- Instructions to follow -
Continue the following passage on railway block control from the point where it stops.

- Text block -
"Block Control" is conventionally used to control train operation in most railway systems. In order to prevent collisions between trains running with a minimal distance therebetween, block control allows only one train to exist within a single block section of a railway line at a time, with a following train "blocked out" and prohibited from entering the block section. Security in train operation is thus attained by the block control system.
Known in common railway systems are two types of block control, one is a "fixed block" and the other is a "flexible block". In fixed block control, the automatic train control ATC is performed according only to the position of a preceding train. In flexible block control, the velocity of a subsequent train is also taken into consideration. In either of the block controls, the position of the preceding train is detected by a track circuit connected to the train and the railroads. A track circuit is provided for each block section which is predetermined according to a braking distance and an idle running distance of a subsequent train. In fixed block control, the borders of the block sections are fixed and cannot be changed. In flexible block control, wherein a block section may consist of a plurality of smaller sections integrally connected, the length of one block section can be varied by connecting or disconnecting the smaller sections to or from a block section, but the length of the smaller sections forming the block section are constant.

Data listing:
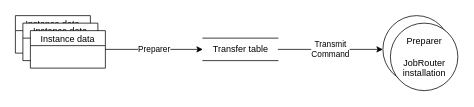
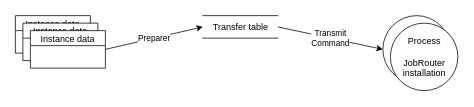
  <mxCell id="0" />
  <mxCell id="1" parent="0" />
  <mxCell id="2" value="Instance data" style="swimlane;fontStyle=0;childLayout=stackLayout;horizontal=1;startSize=20;fillColor=#ffffff;horizontalStack=0;resizeParent=1;resizeParentMax=0;resizeLast=0;collapsible=0;marginBottom=0;swimlaneFillColor=#ffffff;" parent="1" vertex="1"><mxGeometry x="20" y="20" width="100" height="50" as="geometry" /></mxCell>
  <mxCell id="3" value="Instance data" style="swimlane;fontStyle=0;childLayout=stackLayout;horizontal=1;startSize=20;fillColor=#ffffff;horizontalStack=0;resizeParent=1;resizeParentMax=0;resizeLast=0;collapsible=0;marginBottom=0;swimlaneFillColor=#ffffff;" parent="1" vertex="1"><mxGeometry x="30" y="30" width="100" height="50" as="geometry" /></mxCell>
  <mxCell id="4" value="Instance data" style="swimlane;fontStyle=0;childLayout=stackLayout;horizontal=1;startSize=20;fillColor=#ffffff;horizontalStack=0;resizeParent=1;resizeParentMax=0;resizeLast=0;collapsible=0;marginBottom=0;swimlaneFillColor=#ffffff;" parent="1" vertex="1"><mxGeometry x="40" y="40" width="100" height="50" as="geometry" /></mxCell>
  <mxCell id="5" value="Preparer" style="endArrow=classic;html=1;exitX=1;exitY=0.5;exitDx=0;exitDy=0;entryX=0;entryY=0.5;entryDx=0;entryDy=0;" parent="1" source="4" target="6" edge="1"><mxGeometry width="50" height="50" relative="1" as="geometry"><mxPoint x="180" y="100" as="sourcePoint" /><mxPoint x="240" y="65" as="targetPoint" /></mxGeometry></mxCell>
- <mxCell id="6" value="Transfer table" style="html=1;dashed=0;whitespace=wrap;shape=partialRectangle;right=0;left=0;" parent="1" vertex="1"><mxGeometry x="270" y="50" width="100" height="30" as="geometry" /></mxCell>
+ <mxCell id="6" value="Transfer table" style="html=1;dashed=0;whitespace=wrap;shape=partialRectangle;right=0;left=0;" parent="1" vertex="1"><mxGeometry x="270" y="20" width="100" height="30" as="geometry" /></mxCell>
  <mxCell id="7" value="Transmit&lt;br&gt;Command" style="endArrow=classic;html=1;exitX=1;exitY=0.5;exitDx=0;exitDy=0;entryX=0;entryY=0.5;entryDx=0;entryDy=0;" parent="1" source="6" target="8" edge="1"><mxGeometry width="50" height="50" relative="1" as="geometry"><mxPoint x="370" y="64.5" as="sourcePoint" /><mxPoint x="510" y="65" as="targetPoint" /></mxGeometry></mxCell>
  <mxCell id="8" value="" style="shape=ellipse;html=1;dashed=0;whitespace=wrap;aspect=fixed;perimeter=ellipsePerimeter;" parent="1" vertex="1"><mxGeometry x="510" y="20" width="90" height="90" as="geometry" /></mxCell>
- <mxCell id="9" value="Preparer&lt;br&gt;&lt;br&gt;JobRouter&lt;br&gt;installation" style="shape=ellipse;html=1;dashed=0;whitespace=wrap;aspect=fixed;perimeter=ellipsePerimeter;" parent="1" vertex="1"><mxGeometry x="520" y="30" width="90" height="90" as="geometry" /></mxCell>
+ <mxCell id="9" value="Process&lt;br&gt;&lt;br&gt;JobRouter&lt;br&gt;installation" style="shape=ellipse;html=1;dashed=0;whitespace=wrap;aspect=fixed;perimeter=ellipsePerimeter;" parent="1" vertex="1"><mxGeometry x="520" y="30" width="90" height="90" as="geometry" /></mxCell>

- Written reply -
Additionally, a magnetic levitation railway system of on-ground primary propulsive type, hereinafter referred to as an on-ground linear railway system, requires another factor, in addition to the above mentioned factors such as braking distance, for performing the block control. The additional factor is the requirement that only a single train is allowed in a feeder section controlled by a substation. Therefore, in an on-ground linear railway system, the length of one block section for the purpose of performing the block control is determined as corresponding to one feeder section controlled by one substation.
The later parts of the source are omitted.